Reputation: 371
Doc says:
Hooks are interfaces to external platforms and databases like Hive, S3, MySQL, Postgres, HDFS, and Pig. Hooks implement a common interface when possible, and act as a building block for operators. Ref
But why do we need them?
I want to select data from one Postgres DB, and store to another one. Can I use, for example, psycopg2 driver inside python script, which runs by a python operator, or airflow should know for some reason what exactly I'm doing inside script, so, I need to use PostgresHook instead of just psycopg2 driver?
Upvotes: 14
Views: 4553
Reputation: 6259
You don't 'need' them, they are provided for you by Airflow as a convenience. Also, they allow you manage connection information in a single place.
Airflow also supply a bunch of them out-of-the-box so that you don't need to write code for basic operations.

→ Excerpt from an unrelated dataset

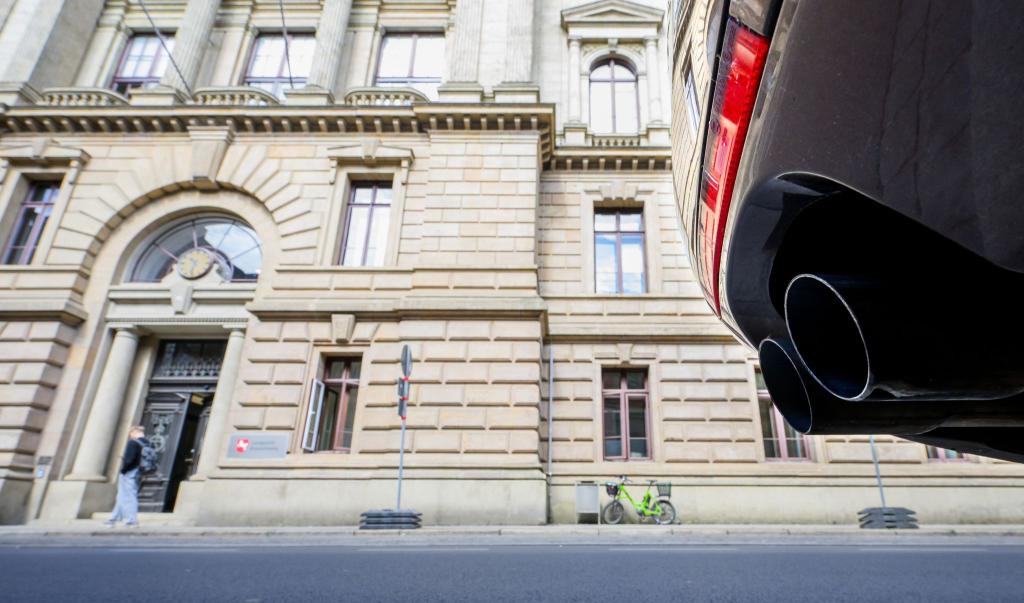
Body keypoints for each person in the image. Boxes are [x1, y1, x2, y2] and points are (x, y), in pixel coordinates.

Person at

If you wanted to use the s3/postgres/mysql clients directly you can still do this with hooks by using a hook's get_conn
method.
There is no real reason not to use hooks, especially because it is extremely easy to create your own which can extend the provided ones.
Upvotes: 0
Reputation: 497
While it is possible to just hardcode the connections in your script and run it, the power of hooks will allow to edit environment variables from within the UI.
Have a look at "Automate AWS Tasks Thanks to Airflow Hooks" to learn a bit more about how to use hooks.
Upvotes: 4
Reputation: 2352
You should use just PostresHook. Instead of using psycopg2 as so:
conn = f'{pass}:{server}@host etc}'
cur = conn.cursor()
cur.execute(query)
data = cur.fetchall()
You can just type:
postgres = PostgresHook('connection_id')
data = postgres.get_pandas_df(query)
Which can also make use of encryption of connections.
So using hooks is cleaner, safer and easier.
Upvotes: 7